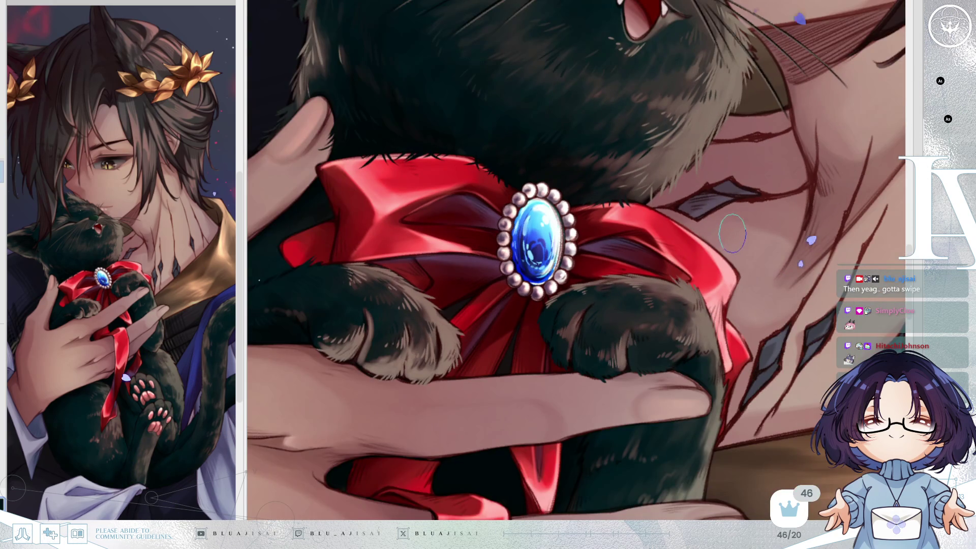
{"action": "left_click_drag", "start_coordinate": [736, 297], "coordinate": [716, 261]}
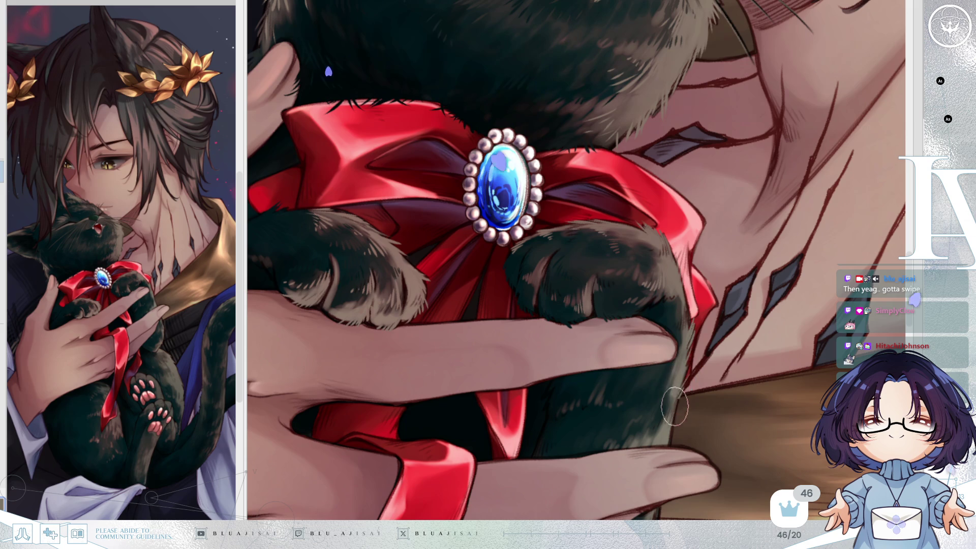
{"action": "left_click_drag", "start_coordinate": [588, 418], "coordinate": [563, 441]}
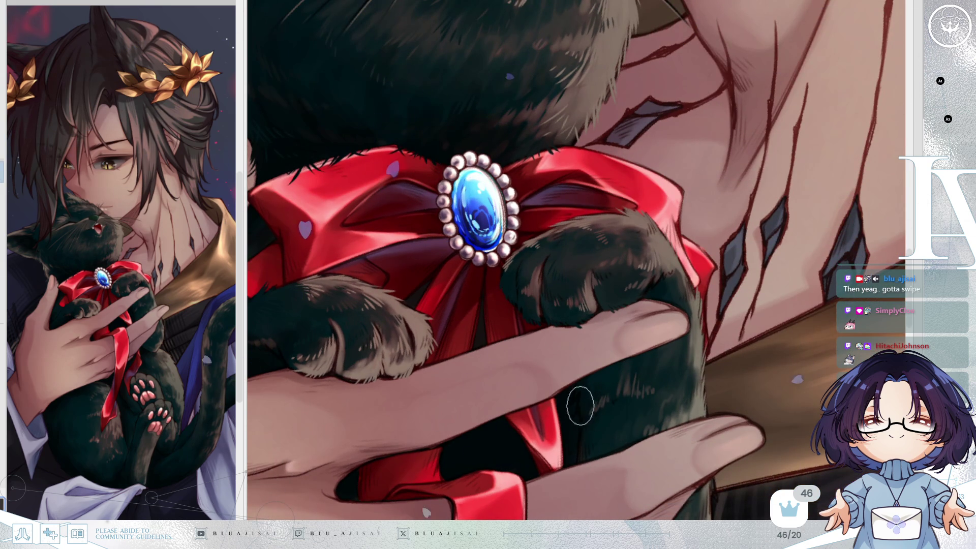
{"action": "key", "text": "h"}
{"action": "mouse_move", "coordinate": [714, 295]}
{"action": "left_mouse_down"}
{"action": "mouse_move", "coordinate": [658, 312]}
{"action": "mouse_move", "coordinate": [546, 375]}
{"action": "left_mouse_up"}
—————
▶ **Assignment**:
Skipping any pictures, transcribe the full listing exactly.

▶ **Answer to this problem**:
{"action": "left_click_drag", "start_coordinate": [736, 297], "coordinate": [716, 261]}
{"action": "left_click_drag", "start_coordinate": [588, 418], "coordinate": [563, 441]}
{"action": "key", "text": "h"}
{"action": "mouse_move", "coordinate": [714, 295]}
{"action": "left_mouse_down"}
{"action": "mouse_move", "coordinate": [658, 312]}
{"action": "mouse_move", "coordinate": [546, 375]}
{"action": "left_mouse_up"}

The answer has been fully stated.